From Fi Hadrat al-Ghiyab (In the Presence of Absence) by Mahmoud Darwish

Longing is a conversation between the absent. The distant turning towards the distant. Longing is the spring’s thirst for the jar-carrying women and vice versa. Longing pulls distance back, as if looking forward, which has been called hope. Longing is an adventure and a poetic notion. The present tense is hesitant and perplexed. The past tense is hanging from a Cypress tree standing behind a hill on its rooted leg, enveloped in its dark green, listening to one sound: the sound of the wind. Longing is the sound of the wind.

The more you delve into your loneliness, like that tree, the more longing takes you with motherly tenderness to its country which is made of transparent, fragile material. Longing has a country, a family, and an exquisite taste in arranging wild flowers. It has a time chosen with divine care. A quiet mythical time in which figs ripen slowly and the gazelle sleeps next to the wolf in the imagination of the boy who did not witness a massacre. Longing takes you around its country like a tour guide in heaven. It takes you up to a mountain where you used to take refuge and wallow in wild plants until your pores soak the smell of sage. Longing is smell.

Every winter an absent joy pains you and you walk under the rain one in two: you and the person you were in another winter. You speak secretly to yourself words you don’t understand because of memory’s inability to retrieve a previous emotion, and because of longing’s ability to add what did not exist to what existed. Such as the tree becoming a forest and the stone a quail, such as being happy in a prison cell you see wider than a public garden, and the past standing waiting for you tomorrow like a loyal dog.

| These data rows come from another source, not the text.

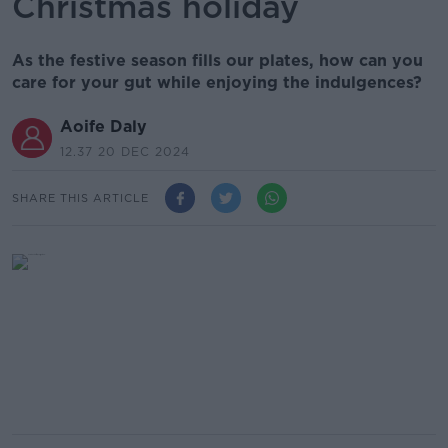
Christmas holiday
As the festive season fills our plates, how can you
care for your gut while enjoying the indulgences?
Aoife Daly
12.37 20 DEC 2024
SHARE THIS ARTICLE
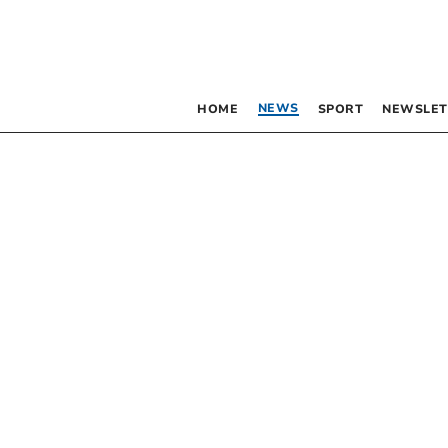
NEWS
HOME
SPORT
NEWSLET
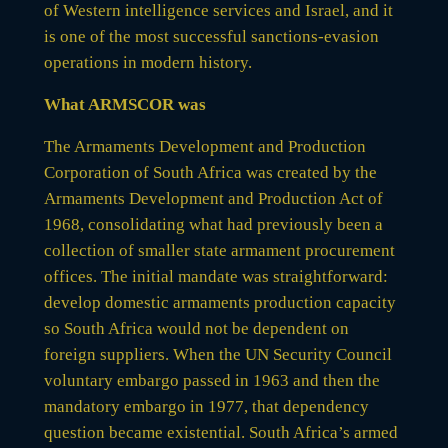
of Western intelligence services and Israel, and it
is one of the most successful sanctions-evasion
operations in modern history.
What ARMSCOR was
The Armaments Development and Production
Corporation of South Africa was created by the
Armaments Development and Production Act of
1968, consolidating what had previously been a
collection of smaller state armament procurement
offices. The initial mandate was straightforward:
develop domestic armaments production capacity
so South Africa would not be dependent on
foreign suppliers. When the UN Security Council
voluntary embargo passed in 1963 and then the
mandatory embargo in 1977, that dependency
question became existential. South Africa’s armed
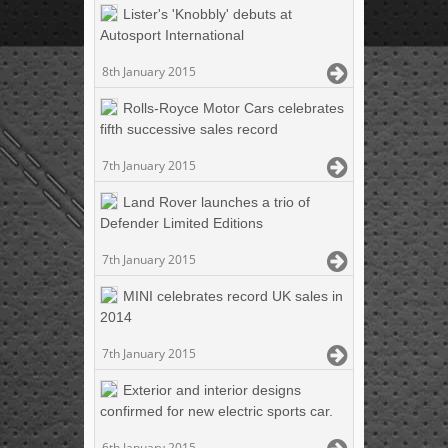
Lister's 'Knobbly' debuts at
Autosport International
8th January 2015
Rolls-Royce Motor Cars celebrates
fifth successive sales record
7th January 2015
Land Rover launches a trio of
Defender Limited Editions
7th January 2015
MINI celebrates record UK sales in
2014
7th January 2015
Exterior and interior designs
confirmed for new electric sports car.
6th January 2015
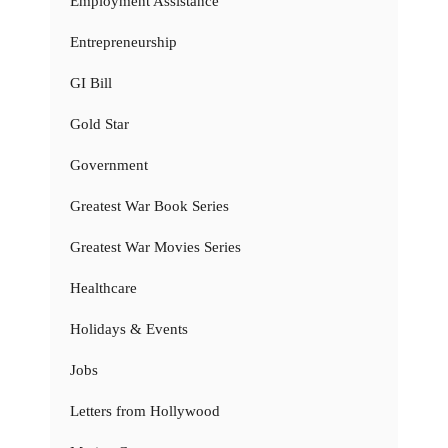
Employment Assistance
Entrepreneurship
GI Bill
Gold Star
Government
Greatest War Book Series
Greatest War Movies Series
Healthcare
Holidays & Events
Jobs
Letters from Hollywood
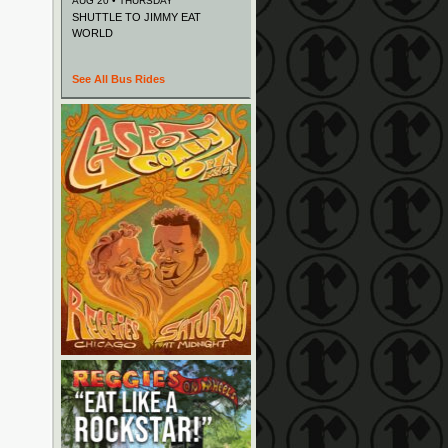
AUG 20 • THURSDAY
SHUTTLE TO JIMMY EAT
WORLD
See All Bus Rides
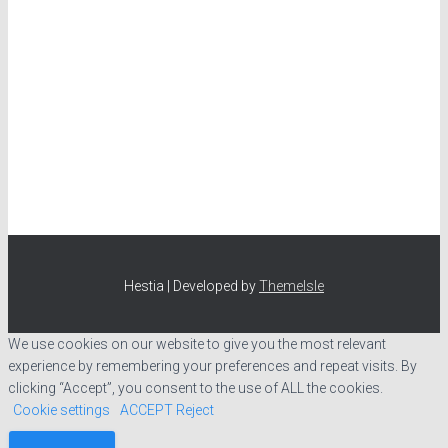
Hestia | Developed by
ThemeIsle
We use cookies on our website to give you the most relevant
experience by remembering your preferences and repeat visits. By
clicking “Accept”, you consent to the use of ALL the cookies.
Cookie settings
ACCEPT
Reject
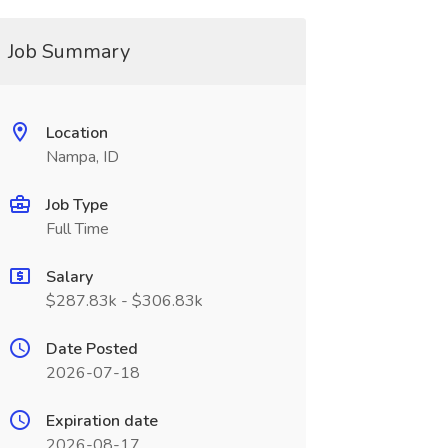
Job Summary
Location
Nampa, ID
Job Type
Full Time
Salary
$287.83k - $306.83k
Date Posted
2026-07-18
Expiration date
2026-08-17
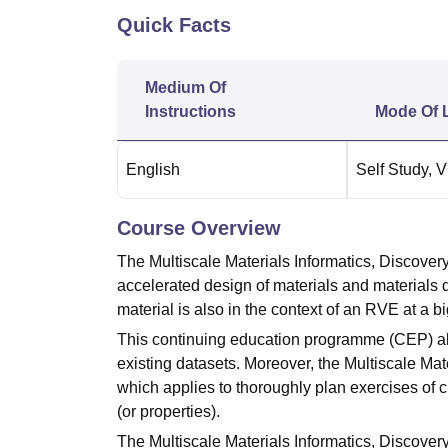
B.E /B.Tech
M.E /M.Tech
MBA
LLM
MBBS
M.D.
M.S.
B.Des
M.Des
Quick Facts
LPU Reviews
UPES Reviews
MIT Manipal Reviews
MAHE Reviews
VIT U
Medium Of
Instructions
Mode Of 
English
Self Study
,
V
Course Overview
The Multiscale Materials Informatics, Discov
accelerated design of materials and materials dat
material is also in the context of an RVE at a 
This continuing education programme (CEP) als
existing datasets. Moreover, the Multiscale Mat
which applies to thoroughly plan exercises of 
(or properties).
The Multiscale Materials Informatics, Discove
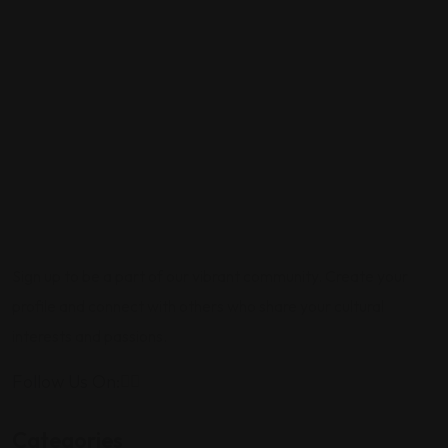
Sign up to be a part of our vibrant community. Create your
profile and connect with others who share your cultural
interests and passions.
Follow Us On:
Categories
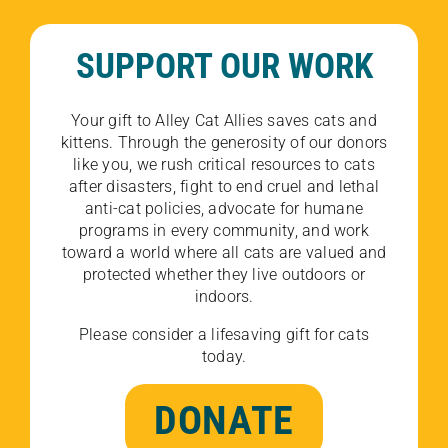
SUPPORT OUR WORK
Your gift to Alley Cat Allies saves cats and
kittens. Through the generosity of our donors
like you, we rush critical resources to cats
after disasters, fight to end cruel and lethal
anti-cat policies, advocate for humane
programs in every community, and work
toward a world where all cats are valued and
protected whether they live outdoors or
indoors.
Please consider a lifesaving gift for cats
today.
DONATE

Longing lies and it doesn’t tire of lying because it lies truthfully. The lying of longing is a profession.

Longing is exile’s punishment for the exiled and the exile’s shame of liking exile’s music and gardens. . . to long means not to be overjoyed by anything here, except with shyness. If I were there- you say- If I were there my laugh would be louder and my speech clearer. Longing is the yearning of words to their initial space even if they are obscure and strange.

Longing is a wound in the heart and the thumbprint of a country on the body. But no one longs for his wound. No one longs for a pain or a nightmare, but to what was before. To a time where there is no pain except the pain of primary pleasures which melt time like a cube of sugar in a cup of tea, to a time of paradisiacal image.

Longing is the wailing of right when it is incapable of providing proof of right’s might before extreme might. . . the wailing of homes buried under settlements which the absent bequeaths to the absent, and the present to the absent, with the first drop of milk in exile and in camps. Longing is the sound of silk rising from berries to those who long for it in mutual wailing. It is the fusion of instinct in the conscious and the unconscious. It is lost time complaining of the sadism of the present.